- TEXTO DE LA PÁGINA
---*---

Desde madrid
Vuelta a Isla Grande
Al pasar los años la memoria se fija. Las muescas en el alma, su escandaloso silencio y su rugido de mar no dan tregua nunca; visitan, quiera uno o no, la vida cotidiana para restregarnos el miedo.
- Pedro Crenes Castro (Escritor)
- - Actualizado: 22/2/2015 - 03:41 am
Mi abuelita Chela me pagó el uniforme y el jefe nacional Rover me pidió que dirigiera para ese domingo, a modo de pensamiento espiritual, unas palabras a los participantes de lo que sería mi primer y único ENARO (Encuentro Nacional Rover). Era el verano de 1990 y teníamos toda la vida por delante. El destino, Isla Grande, en el atlántico colonense.
Del viernes 9 de febrero al domingo 11, nos reuniríamos para hablar de nuestros asuntos, conocernos y juntos proyectar el futuro de nuestra rama. Éramos la culminación de un proceso de transmisión de valores que comenzó, en la manada de lobatos y pasó por la tropa Scout. Iban a ser días radiantes de verano para un puñado de buenos jóvenes.
Al pasar los años la memoria se fija. Las muescas en el alma, su escandaloso silencio y su rugido de mar no dan tregua nunca; visitan, quiera uno o no, la vida cotidiana para restregarnos el miedo que creemos tener atado en corto. Veinticinco años después me veo sentado con mi patrulla almorzando y un rover chiricano, empapado, nos dice que se habían caído siete compañeros al agua. Corrí con la certidumbre de que nada es imposible para el rover, queriendo recoger palos y ramas de palma largas para tenderlas a las manos zozobrantes de mis amigos, y la voz del chiricano en la carrera diciendo que eso no sirve y constatar, al llegar al lugar de la tragedia, Punta Miraculo, que solo una muchacha flota por su vida. Me agarraron, iba a tirarme al agua, y me dijeron que no se podía, y por primera vez supe que hay muchos imposibles para el rover, para todo ser humano.

---*---

- FILAS ALMACENADAS
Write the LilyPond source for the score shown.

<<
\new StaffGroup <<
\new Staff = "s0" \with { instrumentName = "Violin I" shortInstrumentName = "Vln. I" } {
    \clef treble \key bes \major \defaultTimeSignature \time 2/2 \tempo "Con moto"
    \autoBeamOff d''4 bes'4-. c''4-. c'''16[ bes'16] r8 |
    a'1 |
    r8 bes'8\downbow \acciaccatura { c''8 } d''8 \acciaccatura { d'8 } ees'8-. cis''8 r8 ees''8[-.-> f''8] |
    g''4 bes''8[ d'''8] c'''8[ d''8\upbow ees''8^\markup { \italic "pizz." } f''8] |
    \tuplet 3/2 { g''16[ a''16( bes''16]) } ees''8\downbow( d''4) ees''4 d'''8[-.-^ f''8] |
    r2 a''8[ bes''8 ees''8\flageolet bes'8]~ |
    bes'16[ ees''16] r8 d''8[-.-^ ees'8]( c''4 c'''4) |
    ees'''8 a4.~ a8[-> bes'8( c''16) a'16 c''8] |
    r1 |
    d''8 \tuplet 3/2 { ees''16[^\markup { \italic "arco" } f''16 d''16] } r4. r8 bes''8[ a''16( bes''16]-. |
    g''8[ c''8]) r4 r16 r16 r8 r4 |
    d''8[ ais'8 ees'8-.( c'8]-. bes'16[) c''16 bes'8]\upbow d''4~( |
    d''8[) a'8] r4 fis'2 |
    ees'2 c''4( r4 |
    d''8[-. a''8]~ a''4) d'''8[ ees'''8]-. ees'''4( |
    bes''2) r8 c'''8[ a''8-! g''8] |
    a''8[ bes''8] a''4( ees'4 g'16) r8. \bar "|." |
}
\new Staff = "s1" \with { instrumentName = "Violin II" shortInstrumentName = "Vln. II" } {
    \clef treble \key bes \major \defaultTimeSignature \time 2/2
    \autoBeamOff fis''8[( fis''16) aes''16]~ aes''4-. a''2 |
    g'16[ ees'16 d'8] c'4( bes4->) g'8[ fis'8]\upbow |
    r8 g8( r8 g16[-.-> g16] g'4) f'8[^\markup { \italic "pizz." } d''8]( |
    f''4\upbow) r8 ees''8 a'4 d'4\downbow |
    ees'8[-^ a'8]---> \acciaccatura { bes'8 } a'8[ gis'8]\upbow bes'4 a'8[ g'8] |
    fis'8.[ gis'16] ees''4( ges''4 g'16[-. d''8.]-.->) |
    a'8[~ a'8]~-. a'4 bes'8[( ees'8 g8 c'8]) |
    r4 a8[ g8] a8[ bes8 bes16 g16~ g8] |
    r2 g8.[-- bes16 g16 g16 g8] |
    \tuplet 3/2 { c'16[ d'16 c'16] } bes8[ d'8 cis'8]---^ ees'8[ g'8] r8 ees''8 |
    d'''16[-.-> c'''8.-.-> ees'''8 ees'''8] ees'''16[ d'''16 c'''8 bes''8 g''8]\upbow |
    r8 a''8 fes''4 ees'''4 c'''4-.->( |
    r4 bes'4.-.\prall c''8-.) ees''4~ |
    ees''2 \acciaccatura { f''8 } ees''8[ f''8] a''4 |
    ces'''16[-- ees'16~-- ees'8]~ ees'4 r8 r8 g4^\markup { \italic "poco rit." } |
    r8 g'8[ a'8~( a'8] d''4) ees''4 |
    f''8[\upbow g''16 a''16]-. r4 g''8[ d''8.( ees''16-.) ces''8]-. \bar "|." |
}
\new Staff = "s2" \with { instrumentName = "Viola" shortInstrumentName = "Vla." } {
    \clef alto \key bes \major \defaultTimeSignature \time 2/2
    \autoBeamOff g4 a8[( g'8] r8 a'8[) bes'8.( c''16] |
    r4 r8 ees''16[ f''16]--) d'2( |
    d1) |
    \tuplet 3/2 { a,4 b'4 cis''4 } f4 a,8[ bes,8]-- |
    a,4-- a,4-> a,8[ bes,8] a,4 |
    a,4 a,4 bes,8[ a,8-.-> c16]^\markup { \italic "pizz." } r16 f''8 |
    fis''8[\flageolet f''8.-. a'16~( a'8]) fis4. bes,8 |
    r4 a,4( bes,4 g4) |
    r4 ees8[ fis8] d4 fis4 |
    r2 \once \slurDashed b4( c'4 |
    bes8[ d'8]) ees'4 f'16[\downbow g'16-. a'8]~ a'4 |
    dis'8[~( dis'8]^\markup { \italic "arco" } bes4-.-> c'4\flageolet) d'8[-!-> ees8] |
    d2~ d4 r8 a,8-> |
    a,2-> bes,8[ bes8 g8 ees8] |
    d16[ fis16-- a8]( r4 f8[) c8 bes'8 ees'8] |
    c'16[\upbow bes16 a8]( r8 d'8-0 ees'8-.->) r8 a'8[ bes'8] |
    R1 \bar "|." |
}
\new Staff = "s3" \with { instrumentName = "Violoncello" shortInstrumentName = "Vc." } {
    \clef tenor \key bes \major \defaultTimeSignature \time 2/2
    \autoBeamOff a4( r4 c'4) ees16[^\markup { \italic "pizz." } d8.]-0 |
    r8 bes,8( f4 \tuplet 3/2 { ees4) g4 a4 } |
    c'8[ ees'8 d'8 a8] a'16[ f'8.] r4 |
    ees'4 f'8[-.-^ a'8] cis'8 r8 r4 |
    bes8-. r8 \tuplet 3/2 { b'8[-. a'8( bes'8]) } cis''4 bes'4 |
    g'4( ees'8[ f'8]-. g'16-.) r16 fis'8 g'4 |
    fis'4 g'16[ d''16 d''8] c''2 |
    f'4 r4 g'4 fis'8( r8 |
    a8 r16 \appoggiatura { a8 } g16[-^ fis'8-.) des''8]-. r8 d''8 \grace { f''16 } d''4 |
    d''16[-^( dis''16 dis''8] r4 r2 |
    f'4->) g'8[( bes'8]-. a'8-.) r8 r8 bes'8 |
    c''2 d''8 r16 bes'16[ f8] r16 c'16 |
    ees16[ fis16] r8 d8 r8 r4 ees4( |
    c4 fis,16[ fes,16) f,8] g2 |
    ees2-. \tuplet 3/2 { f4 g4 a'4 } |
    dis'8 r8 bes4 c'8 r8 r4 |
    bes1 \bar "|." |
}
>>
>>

---*---

- TAREAS DEL EJERCICIO
1/ Enumere todos los números escritos con cifras que aparecen en la crónica sobre Isla Grande desde "Mi abuelita Chela" hasta el final.
2/ Reproduzca literalmente el fragmento de la crónica sobre Isla Grande que empieza en "- - Actualizado: 22/2/2015" y termina en "de buenos jóvenes.".

- RESULTADOS EN ORDEN
1/ 1990, 9, 11

2/
- - Actualizado: 22/2/2015 - 03:41 am
Mi abuelita Chela me pagó el uniforme y el jefe nacional Rover me pidió que dirigiera para ese domingo, a modo de pensamiento espiritual, unas palabras a los participantes de lo que sería mi primer y único ENARO (Encuentro Nacional Rover). Era el verano de 1990 y teníamos toda la vida por delante. El destino, Isla Grande, en el atlántico colonense.
Del viernes 9 de febrero al domingo 11, nos reuniríamos para hablar de nuestros asuntos, conocernos y juntos proyectar el futuro de nuestra rama. Éramos la culminación de un proceso de transmisión de valores que comenzó, en la manada de lobatos y pasó por la tropa Scout. Iban a ser días radiantes de verano para un puñado de buenos jóvenes.